> What you have to do: What is the number of lines in these records that hold the word "Percent"? Reply with that number alone.

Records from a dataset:
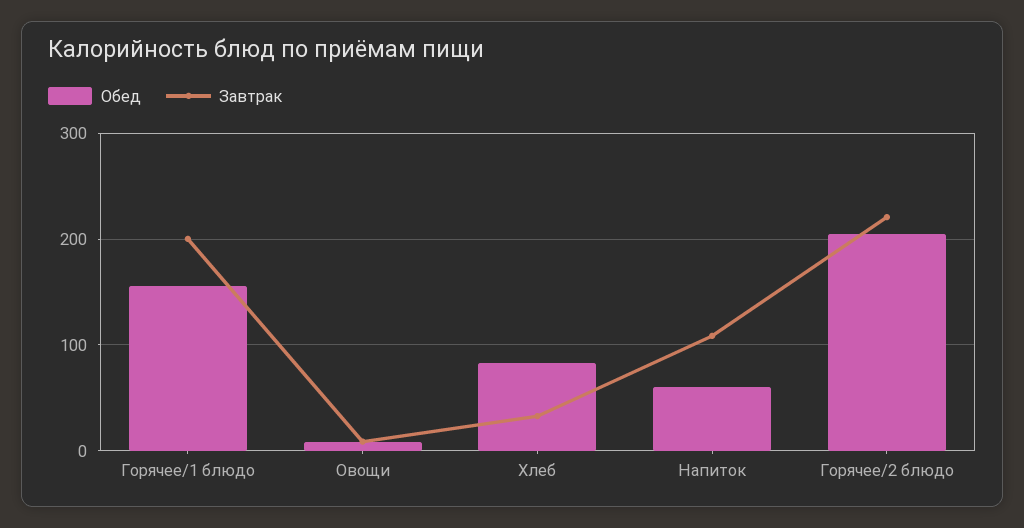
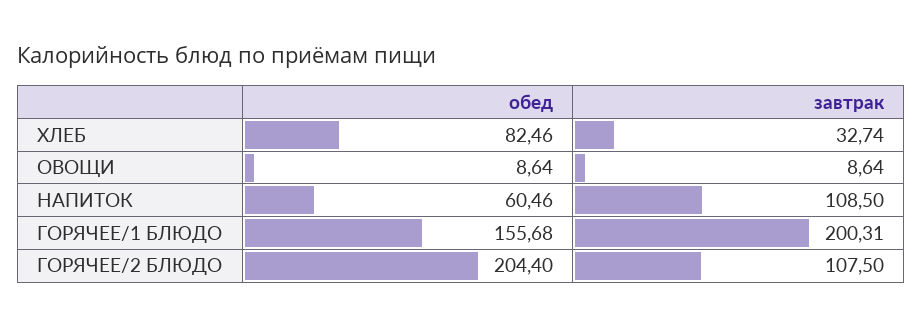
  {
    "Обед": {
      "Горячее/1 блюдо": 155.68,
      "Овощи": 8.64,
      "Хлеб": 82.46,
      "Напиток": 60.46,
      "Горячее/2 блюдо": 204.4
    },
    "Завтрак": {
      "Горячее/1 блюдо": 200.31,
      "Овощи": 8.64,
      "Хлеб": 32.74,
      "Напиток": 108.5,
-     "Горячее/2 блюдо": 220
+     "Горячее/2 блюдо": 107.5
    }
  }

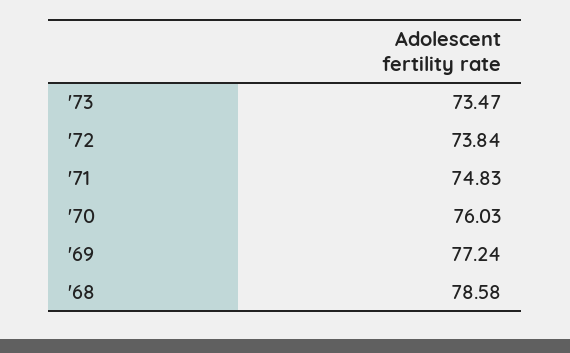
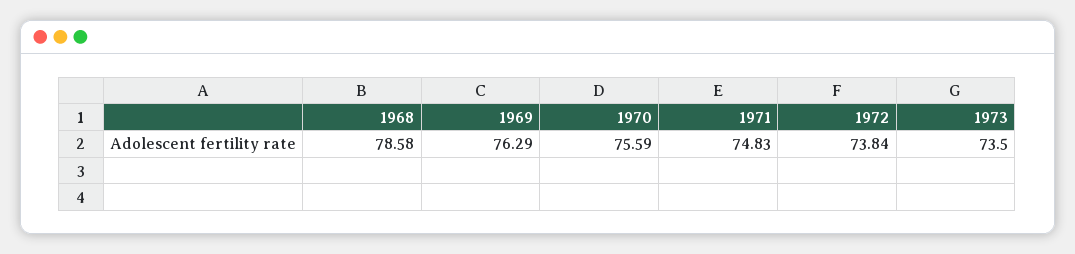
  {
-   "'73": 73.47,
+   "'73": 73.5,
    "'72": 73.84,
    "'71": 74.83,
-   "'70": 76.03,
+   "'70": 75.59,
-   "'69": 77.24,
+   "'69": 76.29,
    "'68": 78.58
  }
* * *
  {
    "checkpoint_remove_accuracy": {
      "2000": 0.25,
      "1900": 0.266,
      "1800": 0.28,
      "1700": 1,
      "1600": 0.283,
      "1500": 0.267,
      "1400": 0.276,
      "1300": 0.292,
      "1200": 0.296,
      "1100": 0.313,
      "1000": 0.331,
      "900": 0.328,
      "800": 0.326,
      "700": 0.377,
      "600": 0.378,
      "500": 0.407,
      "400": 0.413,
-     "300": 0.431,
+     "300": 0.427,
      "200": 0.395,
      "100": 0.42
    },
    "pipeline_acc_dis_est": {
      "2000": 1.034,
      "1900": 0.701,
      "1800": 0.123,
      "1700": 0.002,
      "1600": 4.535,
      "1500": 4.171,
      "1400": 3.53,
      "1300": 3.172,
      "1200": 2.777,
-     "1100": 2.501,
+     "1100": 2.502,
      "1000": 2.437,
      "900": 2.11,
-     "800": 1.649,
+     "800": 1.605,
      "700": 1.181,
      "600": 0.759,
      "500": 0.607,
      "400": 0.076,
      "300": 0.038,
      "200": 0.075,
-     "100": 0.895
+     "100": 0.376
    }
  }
==
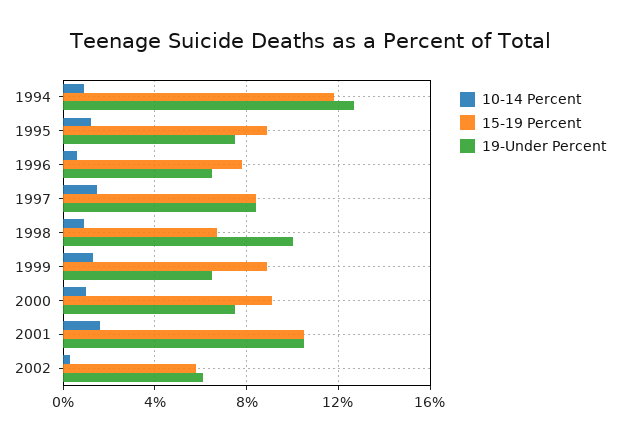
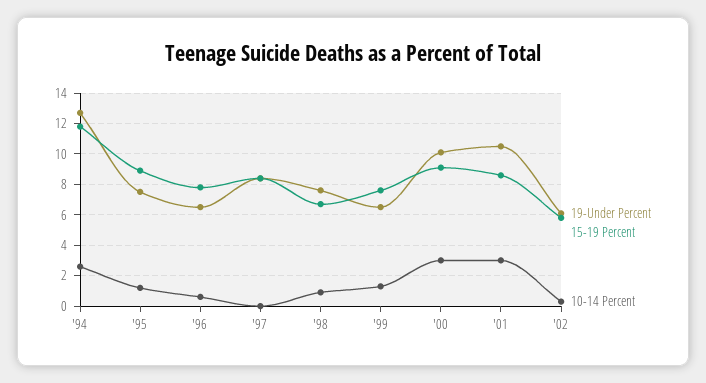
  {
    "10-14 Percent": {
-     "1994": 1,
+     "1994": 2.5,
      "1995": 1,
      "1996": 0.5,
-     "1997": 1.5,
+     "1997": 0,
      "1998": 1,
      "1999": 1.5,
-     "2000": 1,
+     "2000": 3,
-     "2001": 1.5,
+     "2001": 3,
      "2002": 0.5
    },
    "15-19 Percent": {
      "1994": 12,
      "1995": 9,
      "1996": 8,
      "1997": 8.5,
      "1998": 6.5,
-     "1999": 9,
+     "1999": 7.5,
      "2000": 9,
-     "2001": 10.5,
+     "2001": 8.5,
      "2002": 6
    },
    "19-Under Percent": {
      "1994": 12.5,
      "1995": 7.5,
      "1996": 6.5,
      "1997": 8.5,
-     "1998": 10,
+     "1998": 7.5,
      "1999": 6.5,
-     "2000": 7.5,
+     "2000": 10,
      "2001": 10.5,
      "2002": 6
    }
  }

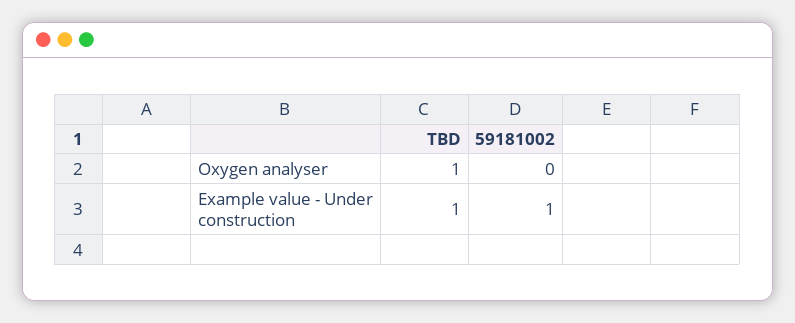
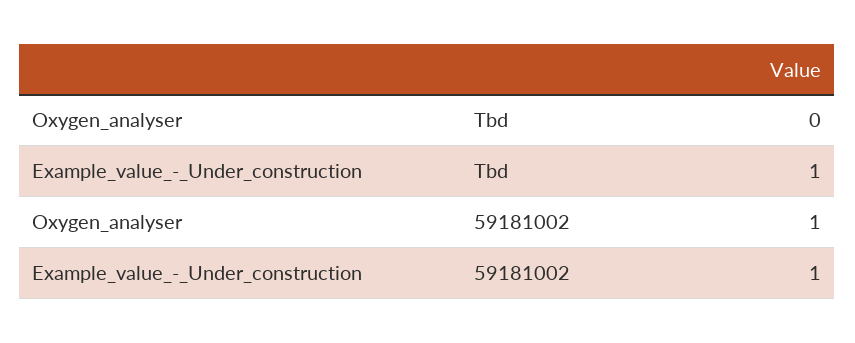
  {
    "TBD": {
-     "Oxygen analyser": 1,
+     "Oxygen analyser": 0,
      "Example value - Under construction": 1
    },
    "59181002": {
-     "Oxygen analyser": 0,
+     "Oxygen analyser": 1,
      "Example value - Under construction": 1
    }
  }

> Solved exercise: 3